[RECORDS FOR THE TASK — start]

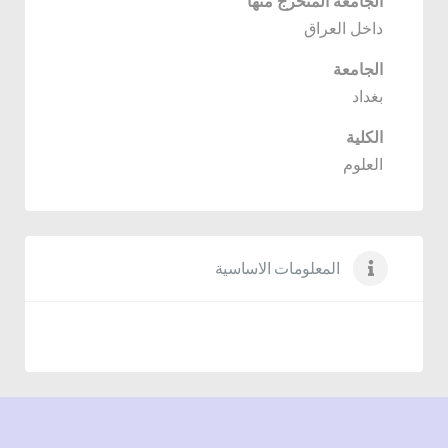
الجامعة المتخرج منها
داخل العراق
الجامعة
بغداد
الكلية
العلوم
المعلومات الاساسية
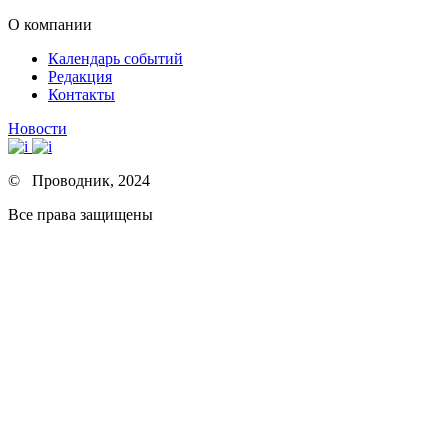
О компании
Календарь событий
Редакция
Контакты
Новости
© Проводник, 2024
Все права защищены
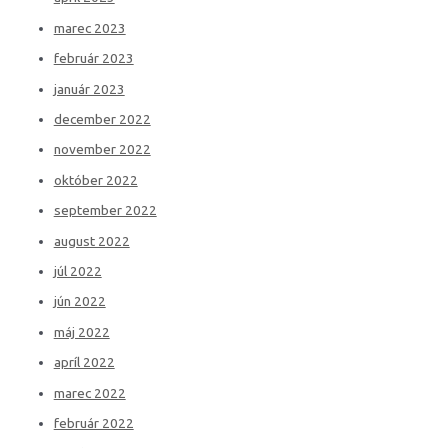
marec 2023
február 2023
január 2023
december 2022
november 2022
október 2022
september 2022
august 2022
júl 2022
jún 2022
máj 2022
apríl 2022
marec 2022
február 2022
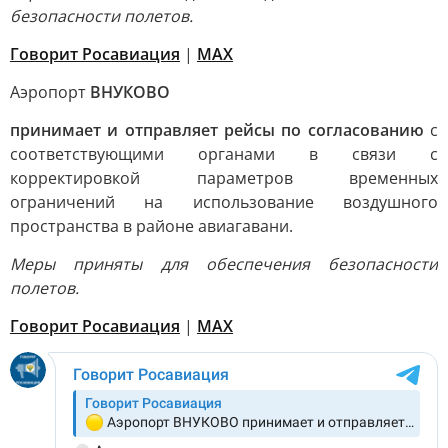
безопасности полетов.
Говорит Росавиация
|
МАХ
Аэропорт
ВНУКОВО
принимает и отправляет рейсы по согласованию
с
соответствующими органами в связи с
корректировкой параметров временных
ограничений на использование воздушного
пространства в районе авиагавани.
Меры приняты для обеспечения безопасности
полетов.
Говорит Росавиация
|
MАХ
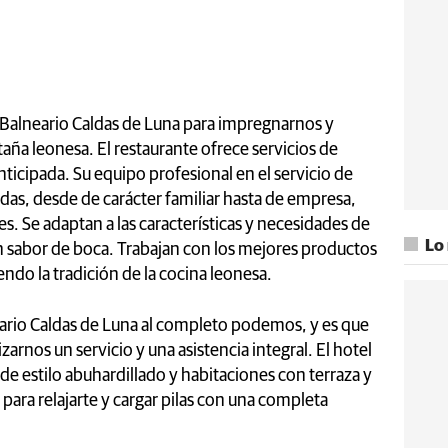
 Balneario Caldas de Luna para impregnarnos y
aña leonesa. El restaurante ofrece servicios de
icipada. Su equipo profesional en el servicio de
das, desde de carácter familiar hasta de empresa,
. Se adaptan a las características y necesidades de
Lo
 sabor de boca. Trabajan con los mejores productos
endo la tradición de la cocina leonesa.
eario Caldas de Luna al completo podemos, y es que
arnos un servicio y una asistencia integral. El hotel
e estilo abuhardillado y habitaciones con terraza y
s para relajarte y cargar pilas con una completa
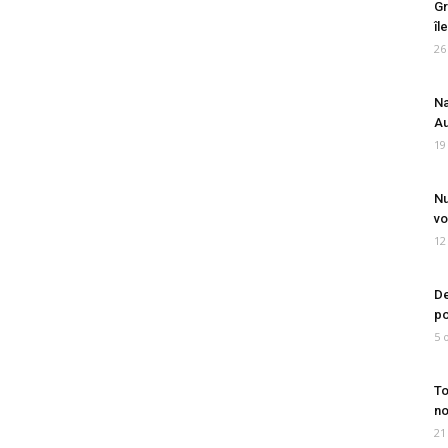
Gr
îl
26
Na
Au
19
Nu
vo
12
De
po
5 
To
no
21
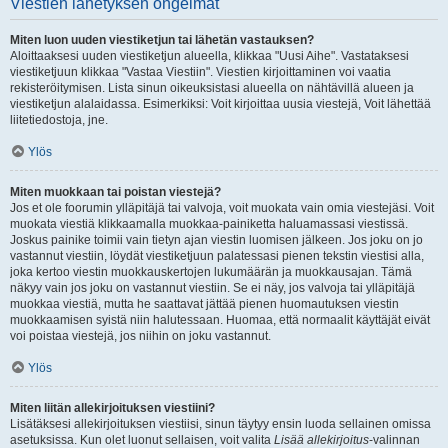
Viestien lähetyksen ongelmat
Miten luon uuden viestiketjun tai lähetän vastauksen?
Aloittaaksesi uuden viestiketjun alueella, klikkaa "Uusi Aihe". Vastataksesi
viestiketjuun klikkaa "Vastaa Viestiin". Viestien kirjoittaminen voi vaatia
rekisteröitymisen. Lista sinun oikeuksistasi alueella on nähtävillä alueen ja
viestiketjun alalaidassa. Esimerkiksi: Voit kirjoittaa uusia viestejä, Voit lähettää
liitetiedostoja, jne.
Ylös
Miten muokkaan tai poistan viestejä?
Jos et ole foorumin ylläpitäjä tai valvoja, voit muokata vain omia viestejäsi. Voit
muokata viestiä klikkaamalla muokkaa-painiketta haluamassasi viestissä.
Joskus painike toimii vain tietyn ajan viestin luomisen jälkeen. Jos joku on jo
vastannut viestiin, löydät viestiketjuun palatessasi pienen tekstin viestisi alla,
joka kertoo viestin muokkauskertojen lukumäärän ja muokkausajan. Tämä
näkyy vain jos joku on vastannut viestiin. Se ei näy, jos valvoja tai ylläpitäjä
muokkaa viestiä, mutta he saattavat jättää pienen huomautuksen viestin
muokkaamisen syistä niin halutessaan. Huomaa, että normaalit käyttäjät eivät
voi poistaa viestejä, jos niihin on joku vastannut.
Ylös
Miten liitän allekirjoituksen viestiini?
Lisätäksesi allekirjoituksen viestiisi, sinun täytyy ensin luoda sellainen omissa
asetuksissa. Kun olet luonut sellaisen, voit valita
Lisää allekirjoitus
-valinnan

[RECORDS FOR THE TASK — finish]

* WORK TASK
The records above, minus their pictures, are to be returned word for word.

* RESULT OF THE EXERCISE
الجامعة المتخرج منها
داخل العراق
الجامعة
بغداد
الكلية
العلوم
المعلومات الاساسية
О компании
Календарь событий
Редакция
Контакты
Новости
© Проводник, 2024
Все права защищены
marec 2023
február 2023
január 2023
december 2022
november 2022
október 2022
september 2022
august 2022
júl 2022
jún 2022
máj 2022
apríl 2022
marec 2022
február 2022
безопасности полетов.
Говорит Росавиация
|
МАХ
Аэропорт
ВНУКОВО
принимает и отправляет рейсы по согласованию
с
соответствующими органами в связи с
корректировкой параметров временных
ограничений на использование воздушного
пространства в районе авиагавани.
Меры приняты для обеспечения безопасности
полетов.
Говорит Росавиация
|
MАХ
 Balneario Caldas de Luna para impregnarnos y
aña leonesa. El restaurante ofrece servicios de
icipada. Su equipo profesional en el servicio de
das, desde de carácter familiar hasta de empresa,
. Se adaptan a las características y necesidades de
Lo
 sabor de boca. Trabajan con los mejores productos
endo la tradición de la cocina leonesa.
eario Caldas de Luna al completo podemos, y es que
arnos un servicio y una asistencia integral. El hotel
e estilo abuhardillado y habitaciones con terraza y
s para relajarte y cargar pilas con una completa
Gr
îl
26
Na
Au
19
Nu
vo
12
De
po
5 
To
no
21
Viestien lähetyksen ongelmat
Miten luon uuden viestiketjun tai lähetän vastauksen?
Aloittaaksesi uuden viestiketjun alueella, klikkaa "Uusi Aihe". Vastataksesi
viestiketjuun klikkaa "Vastaa Viestiin". Viestien kirjoittaminen voi vaatia
rekisteröitymisen. Lista sinun oikeuksistasi alueella on nähtävillä alueen ja
viestiketjun alalaidassa. Esimerkiksi: Voit kirjoittaa uusia viestejä, Voit lähettää
liitetiedostoja, jne.
Ylös
Miten muokkaan tai poistan viestejä?
Jos et ole foorumin ylläpitäjä tai valvoja, voit muokata vain omia viestejäsi. Voit
muokata viestiä klikkaamalla muokkaa-painiketta haluamassasi viestissä.
Joskus painike toimii vain tietyn ajan viestin luomisen jälkeen. Jos joku on jo
vastannut viestiin, löydät viestiketjuun palatessasi pienen tekstin viestisi alla,
joka kertoo viestin muokkauskertojen lukumäärän ja muokkausajan. Tämä
näkyy vain jos joku on vastannut viestiin. Se ei näy, jos valvoja tai ylläpitäjä
muokkaa viestiä, mutta he saattavat jättää pienen huomautuksen viestin
muokkaamisen syistä niin halutessaan. Huomaa, että normaalit käyttäjät eivät
voi poistaa viestejä, jos niihin on joku vastannut.
Ylös
Miten liitän allekirjoituksen viestiini?
Lisätäksesi allekirjoituksen viestiisi, sinun täytyy ensin luoda sellainen omissa
asetuksissa. Kun olet luonut sellaisen, voit valita
Lisää allekirjoitus
-valinnan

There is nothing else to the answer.